→ Document segment:
--- Begin ---
Newsnotes 035 – May 1993

Notes on the News

by Madawc Williams

No-nation Toryism

After great suffering, the economy seems to be recovering a little. The housing market is not as bad as it was. People unlucky enough to get trapped by “negative equity” are likely to remained trapped, since the peak of the market was crazy and overblown. But people in a less desperate situation will be able to sell with only a small loss, or even a profit. The rate of bankruptcies will continue to decline. Job losses will become less chronic. The trend to growing unemployment may even be briefly reversed.

But the Major government seems determined to carry on demolishing the foundations of British life. The Channel Tunnel has been a continuous disaster story, but the principle of private financing will be maintained. Income tax will probably be reduced again as soon as the economy will permit. The rich are no longer seen as having a responsibility to the society that has made them wealthy. The tax burden will instead be shifted in to consumption. The National Health Service will continue to be run down, with decent service available only to those who can pay.

Worse is to come. British Rail will be forced to adopt competition, when the whole experience of bus deregulation shows that it undermines public transport. They will be forced to adopt competition, because the whole experience of bus deregulation shows that it undermines public transport. Railways in Britain may vanish over the decades, as they have in the United States. Just like Thatcher, Major and Co. seem determined to repeat every single damn fool American policy, no matter how much the Americans themselves may be regretting it

Hiving off public services, one of the favourite Tory policies, is now under threat. It turns out that ‘contracting out’ to the private sector does not work if the staff are allowed to keep the same wages and conditions. Private businessmen are not actually any better at running things. Any gain comes purely at the expense of people who were already quite poor. National wealth is not increased at all – it is simply shifted from the needy to the greedy. And now the outcome of the Thom Cross case may lead to all such tricks being forbidden. Only one can expect the Tories to go looking for loopholes.

Previous Tory leaders had visions. Macmillan believed in One-Nation Toryism, and for a time was able to operate it. No other 20th century Tory ever did as much to boost prosperity, or to contain the inevitable stresses and strains of an ever-changing society. Thatcher was a Two-Nation Tory- she tried to reassert the rights of the rich and of the middleclass. She gave them any number of tax hand-outs and profitable privatisations. The rich ate it all up, and waxed fat, and did nothing in particular. When Thatcher got into trouble after the crash of 1987, they were quick to drop her.

Majorism is …. well, what is it? Itis not a continuation of Thatcherism, even though he was Thatcher’s choice. It is not a return to One-Nation Toryism. Heseltine promised such a development, but failed to win the leadership, and has gone along with follies like burning irreplaceable gas in order to be able to destroy British jobs in coal mining. So what is it? Can any term be found for it, other than No-Nation Toryism?
--- End ---
→ Records shown:
--- Begin ---
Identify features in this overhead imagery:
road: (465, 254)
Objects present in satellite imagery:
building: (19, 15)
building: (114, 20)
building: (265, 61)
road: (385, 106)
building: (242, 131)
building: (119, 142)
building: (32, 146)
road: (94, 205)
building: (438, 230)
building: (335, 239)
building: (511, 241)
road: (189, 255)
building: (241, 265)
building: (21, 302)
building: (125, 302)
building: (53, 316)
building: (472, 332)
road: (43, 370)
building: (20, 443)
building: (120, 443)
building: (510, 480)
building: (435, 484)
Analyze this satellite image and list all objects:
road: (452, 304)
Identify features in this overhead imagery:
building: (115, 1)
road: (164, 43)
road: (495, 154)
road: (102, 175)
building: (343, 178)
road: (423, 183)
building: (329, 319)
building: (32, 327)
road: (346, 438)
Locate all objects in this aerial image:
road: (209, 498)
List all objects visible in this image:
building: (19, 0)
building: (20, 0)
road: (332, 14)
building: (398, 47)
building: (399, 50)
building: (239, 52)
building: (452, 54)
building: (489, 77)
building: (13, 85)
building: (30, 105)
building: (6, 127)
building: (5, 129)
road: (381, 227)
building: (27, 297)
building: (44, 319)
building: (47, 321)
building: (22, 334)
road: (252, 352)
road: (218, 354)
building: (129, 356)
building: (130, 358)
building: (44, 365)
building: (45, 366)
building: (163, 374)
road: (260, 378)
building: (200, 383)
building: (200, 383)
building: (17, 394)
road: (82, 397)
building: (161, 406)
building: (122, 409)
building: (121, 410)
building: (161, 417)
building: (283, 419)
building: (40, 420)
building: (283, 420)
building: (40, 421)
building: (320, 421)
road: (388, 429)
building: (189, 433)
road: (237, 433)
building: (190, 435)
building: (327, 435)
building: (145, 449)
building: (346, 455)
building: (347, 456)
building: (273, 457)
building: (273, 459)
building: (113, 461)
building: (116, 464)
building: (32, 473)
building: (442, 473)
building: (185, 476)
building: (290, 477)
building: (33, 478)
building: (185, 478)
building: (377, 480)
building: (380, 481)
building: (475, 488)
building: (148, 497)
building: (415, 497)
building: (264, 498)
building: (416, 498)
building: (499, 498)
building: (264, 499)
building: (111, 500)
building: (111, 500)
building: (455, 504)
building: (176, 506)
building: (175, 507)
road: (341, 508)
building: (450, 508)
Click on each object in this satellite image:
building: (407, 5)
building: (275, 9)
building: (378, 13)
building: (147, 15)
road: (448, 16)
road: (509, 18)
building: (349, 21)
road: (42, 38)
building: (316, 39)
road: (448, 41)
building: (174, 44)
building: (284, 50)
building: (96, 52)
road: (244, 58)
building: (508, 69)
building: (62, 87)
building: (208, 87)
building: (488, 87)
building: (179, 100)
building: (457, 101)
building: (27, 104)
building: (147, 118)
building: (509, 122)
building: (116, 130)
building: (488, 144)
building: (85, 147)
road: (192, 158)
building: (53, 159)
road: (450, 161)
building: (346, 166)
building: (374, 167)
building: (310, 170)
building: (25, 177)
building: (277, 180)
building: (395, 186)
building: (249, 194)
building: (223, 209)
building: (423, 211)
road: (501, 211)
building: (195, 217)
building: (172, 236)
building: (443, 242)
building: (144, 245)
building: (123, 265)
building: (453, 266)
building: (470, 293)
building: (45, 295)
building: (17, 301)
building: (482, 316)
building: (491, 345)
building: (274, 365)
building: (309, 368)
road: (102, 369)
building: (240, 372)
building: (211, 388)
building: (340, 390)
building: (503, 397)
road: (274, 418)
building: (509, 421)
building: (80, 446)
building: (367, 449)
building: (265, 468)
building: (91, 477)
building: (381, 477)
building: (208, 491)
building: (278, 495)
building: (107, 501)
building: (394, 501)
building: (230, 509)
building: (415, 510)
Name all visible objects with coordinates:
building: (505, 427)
--- End ---
→ Tasks to perform:
A. Please reproduce, word for word, the part of the news commentary that begins with the words containing "Previous Tory leaders" and ends with "to drop her.".
B. Continue the news commentary from the point where it stops.

→ Results of the tasks:
A.
Previous Tory leaders had visions. Macmillan believed in One-Nation Toryism, and for a time was able to operate it. No other 20th century Tory ever did as much to boost prosperity, or to contain the inevitable stresses and strains of an ever-changing society. Thatcher was a Two-Nation Tory- she tried to reassert the rights of the rich and of the middleclass. She gave them any number of tax hand-outs and profitable privatisations. The rich ate it all up, and waxed fat, and did nothing in particular. When Thatcher got into trouble after the crash of 1987, they were quick to drop her.

B.
IRA – bombing for victory

British politicians seem unable to grasp that the IRA/ Sinn Fein are just one part of Irish Nationalism, and see themselves as such. IRA violence secured the separation of the 26 counties from the United Kingdom: Home Rule was only finally granted after the IRA showed that it could fight and win against such forces as the Black and Tans. And only IRA violence has kept alive the claim to the Six Counties of Northern Ireland, despite the clear wish of the majority to remain British.

The IRA would ideally like to see a United Ireland with themselves in charge of it. But just to see any sort of United Ireland would be a reward for all their labours, all their suffering, all the deaths that they have sustained in a campaign of more than twenty years. For the whole island to be ruled from Dublin would be another major step forward. This would apply even if such a Dublin government were to crack down hard on the IRA, extend the legal jiggery-pokery whereby known IRA men can be imprisoned without the trouble and fatigue of proper legal evidence. The IRA is accustomed to taking the long view, working from generation to generation, thinking in terms of centuries. For those sorts of minds, a decade in politics is not a long time at all.

You don’t say ‘thank-you’ for a slice of cake, if your aim is to take over the whole bakery. But any slice of cake of any bit of the bakery is an incentive to keep going. Up until the Anglo-Irish agreement, there had been a slow but steady diminution of IRA violence, year after year. And the Protestant Para-militaries had hung up their guns, thinking that Ulster was secure. Then Thatcher made a massive concession to moderate Irish nationalism, by giving Dublin a say in the running of Northern Ireland. Since both moderate and extreme nationalism have exactly the same goal in view, the abolition of the Northern Ireland statelet, the IRA took heart and applied an extra dose of its own methods. Thatcher and the Tories had proved to be soft after all, so hit them again and again. And so it goes on and on and on.

 

Smiley screws up

About a year ago, the government decided that part of the responsibility for combating the IRA in Britain would be transferred from Special Branch to the Secret Services. The men who brought you Burgess and Philby were to be put in charge of fighting terrorism. I had a nasty feeling at the time that life in mainland Britain would shortly be getting much more dangerous. And so it has proved.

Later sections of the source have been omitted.